Saved data entries
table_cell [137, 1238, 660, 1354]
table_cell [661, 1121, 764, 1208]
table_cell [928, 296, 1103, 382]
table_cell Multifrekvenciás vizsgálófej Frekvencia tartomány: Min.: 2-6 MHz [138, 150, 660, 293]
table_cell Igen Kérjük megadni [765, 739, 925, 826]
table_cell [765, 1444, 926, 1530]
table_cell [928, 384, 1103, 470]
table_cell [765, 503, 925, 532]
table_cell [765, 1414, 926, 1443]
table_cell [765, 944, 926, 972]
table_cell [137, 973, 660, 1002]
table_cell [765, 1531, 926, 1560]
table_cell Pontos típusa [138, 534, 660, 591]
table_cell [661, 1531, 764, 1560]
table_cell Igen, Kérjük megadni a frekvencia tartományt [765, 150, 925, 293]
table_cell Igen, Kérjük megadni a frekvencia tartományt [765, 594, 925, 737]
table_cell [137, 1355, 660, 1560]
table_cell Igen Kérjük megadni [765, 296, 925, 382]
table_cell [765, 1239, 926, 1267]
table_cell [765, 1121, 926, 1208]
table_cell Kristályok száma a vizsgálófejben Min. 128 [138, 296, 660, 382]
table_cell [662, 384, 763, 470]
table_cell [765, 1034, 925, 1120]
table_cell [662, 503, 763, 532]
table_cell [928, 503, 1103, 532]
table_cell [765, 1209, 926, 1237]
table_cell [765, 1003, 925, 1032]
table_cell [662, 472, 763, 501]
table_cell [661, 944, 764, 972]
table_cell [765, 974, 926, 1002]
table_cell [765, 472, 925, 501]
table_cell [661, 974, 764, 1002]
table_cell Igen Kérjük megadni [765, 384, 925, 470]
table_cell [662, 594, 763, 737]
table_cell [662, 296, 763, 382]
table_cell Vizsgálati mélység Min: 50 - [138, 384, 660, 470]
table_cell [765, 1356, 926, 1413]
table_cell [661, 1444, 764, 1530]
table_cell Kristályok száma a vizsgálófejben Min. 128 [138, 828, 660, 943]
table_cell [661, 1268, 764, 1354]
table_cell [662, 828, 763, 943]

- ASSIGNMENT
Output nothing but the lines from the one with "table_cell [765, 1034, 925, 1120]" through the last line above, each exactly as it stands.

- PROBLEM SOLUTION
table_cell [765, 1034, 925, 1120]
table_cell [662, 503, 763, 532]
table_cell [928, 503, 1103, 532]
table_cell [765, 1209, 926, 1237]
table_cell [765, 1003, 925, 1032]
table_cell [662, 472, 763, 501]
table_cell [661, 944, 764, 972]
table_cell [765, 974, 926, 1002]
table_cell [765, 472, 925, 501]
table_cell [661, 974, 764, 1002]
table_cell Igen Kérjük megadni [765, 384, 925, 470]
table_cell [662, 594, 763, 737]
table_cell [662, 296, 763, 382]
table_cell Vizsgálati mélység Min: 50 - [138, 384, 660, 470]
table_cell [765, 1356, 926, 1413]
table_cell [661, 1444, 764, 1530]
table_cell Kristályok száma a vizsgálófejben Min. 128 [138, 828, 660, 943]
table_cell [661, 1268, 764, 1354]
table_cell [662, 828, 763, 943]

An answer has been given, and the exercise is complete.